Thursday, January 21, 2010

The Outsiders

After a long hiatus due to relentless snowstorms, Noah and I recently took one of our random walks around the neighborhood. It was good to catch up with our neighbor, Marge, who might as well change her last name to cookie, because that's always the next word out of Noah's mouth after Marge.

The whole experience of being an outsider was brand new to me when we moved to Lebo. Growing up, I didn't venture outside with other people unless there was a planned activity. In fact, I found walking the streets of my neighborhood so boring that my body would unconsciously start jogging to wherever I was going.

Although we didn't have much to show for it except a cookie and some wet shoes, the experience of taking a stroll around the block, chatting with a few neighbors, and hiding behind the bushes from Noah was exhilarating.

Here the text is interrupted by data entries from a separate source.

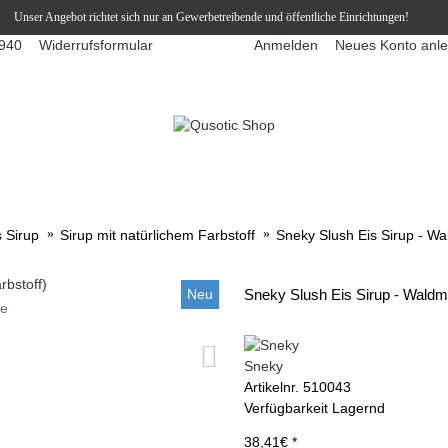
Unser Angebot richtet sich nur an Gewerbetreibende und öffentliche Einrichtungen!
Widerrufsformular
Anmelden
Neues Konto anl
940
FFEEAUTOMATEN
SNEKY ™ SLUSH EIS DRINKS
SLUSH-EIS
s Sirup
Sirup mit natürlichem Farbstoff
Sneky Slush Eis Sirup - Wa
Neu
Sneky Slush Eis Sirup - Waldme
ie
Sneky
Artikelnr.
510043
Verfügbarkeit
Lagernd
38,41€ *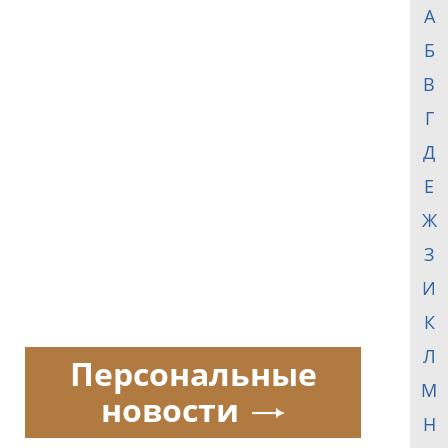
А
Б
В
Г
Д
Е
Ж
З
И
К
Л
Персональные
М
новости
Н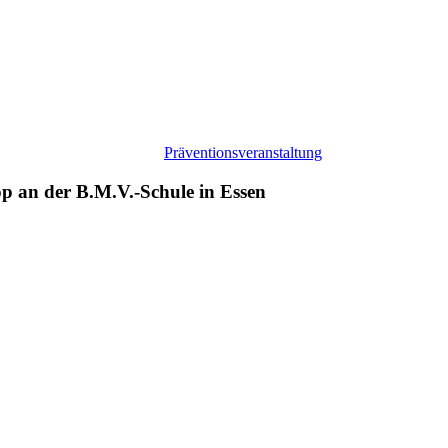
Präventionsveranstaltung
an der B.M.V.-Schule in Essen
Kampf
gegen
Cybermobbing:
Experte
Lukas
Pohland
zu
Gast
bei
größtem
hybriden
Projekttag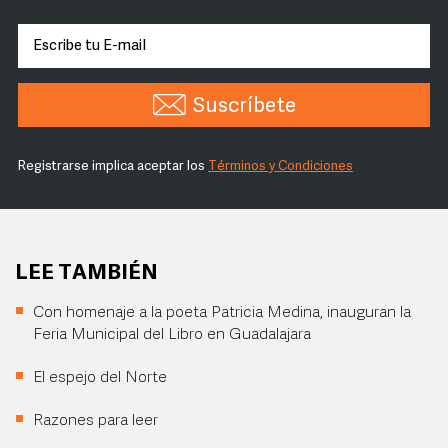
Suscríbete
Registrarse implica aceptar los
Términos y Condiciones
LEE TAMBIÉN
Con homenaje a la poeta Patricia Medina, inauguran la
Feria Municipal del Libro en Guadalajara
El espejo del Norte
Razones para leer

When I come home from work I secretly hope that I won't even get my feet through the door, that Noah will be pressed against the glass like a bull ready to charge the ring. For me, coming home is looking for the next dog to pet, stick to swing, Mini Cooper driving by, or just a random person so he can proclaim, "Hi, I'm Noah. We're going to the Hobby Shop!"

The past two years have brought new meaning to the phrase, "Let's take this outside." Compared to completely different phases of my life, sometimes I've accomplished the least but experienced the most being an outsider with my family.

Tuesday, January 5, 2010

Works in Progress

I recently came across an Economist article about progress, and it reminded me of a course I took at work on managing change; which, in my world, is typically measured by the floor/stomach food ratio or the average length of bedtime routine. Progress, or development, is a type of change so the close comparison is not surprising; however, the application of these concepts to the behavior of young children is interesting.

The science of change is laid out in this Time Magazine examination of the Obama strategy. If you really want people to change their behavior you need to: convince them that it's a good idea, make the change as easy as possible, utilize the power of peer influence, and provide compelling incentives (both positive and negative). What you're really looking for is the combination of the methods above that accomplish your goal with the least effort and/or the least intervention.


Your "calculation" may need to consider future goals and costs, though, since some of these strategies have diminishing returns. The power of incentives tends to decay over time. Originally, I could convince Noah to eat his dinner if I promised him a cookie. Now he might ask for two cookies, ice cream, to watch his favorite show or simply refuse.

Reason as the primary driver of change is the most desirable, because there's no material cost or lack of supply. This method may be more difficult, though, because of the audience. Mental-state reasoning is a major milestone in child development, when the child begins to understand that other people act on the basis of their own representations of reality rather than on the basis of reality itself. At 2 or 3, most children are still realists, which causes them to make assumptions that most adults wouldn't make. Young children also seem to have transient preferences and desires. I've pretty much stopped even trying the phrase, "You loved that yesterday." They focus less on the future and more on their current, concrete reality (unless they're currently imagining that they're a flying dinosaur hockey player). If it's not an emergency, explaining your point of view is usually worth at least some effort.

Considering extreme examples such as the power of automatic-enrollment 401(k) plans, ease of implementation seems obvious; except, some children prefer the exciting challenge of who can race to the mailbox and back to the changing pad faster over the simplicity of laying their body on the floor to allow their diaper to be changed. The latter can actually take longer and be more dangerous for the parent.

Aside from our beloved nonconformists, peer behavior and pressure can often provide the final nudge of desired behavior. Although the reliance on the wisdom of crowds seems to be a natural tendency with evolutionary benefits, our smaller friends are curious by nature as they try to understand their surroundings and test their boundaries. Anyone potty-training a child can tell you that the "Look, he's doing it." argument is not a reliable tool. We've talked to other parents, though, who said that their child finally wanted to lose the diapers because a friend had.

If you still have the desire to influence your child's behavior and augment their development, typical methods are not useless. They require an understanding of your audience and nuanced adjustments to a typical course of action, combined with a healthy dose of patience. As with adults, there are no magic formulas when it comes to predicting and influencing behavior. Sometimes we feel like we're looping through the same tracks, and our cd player is going to give out; but we continue to explain, involve, assist, cooperate, negotiate and, once in a while, manipulate or coerce. No matter how many tracks it takes, this is our passion: our works in progress.


In all honesty, we can benefit our kids just as much, if not more, by applying the same awareness and techniques to our own behavior. We can start by evaluating our core beliefs, principles and strongest desires. We can be aware of our own tendencies, and then we can develop by formulating a clear argument of why we should change, make it easy for ourselves to accomplish our goals, enlist the help of friends and family as well as noticing how they handle difficult situations, and we can even reward ourselves or make sacrifices in response to our own behavior. Our children can be very perceptive, and even if they don't know the fancy terms they will pick up on our progress.

I almost forgot one of the most important things: make sure you find the humor in it all.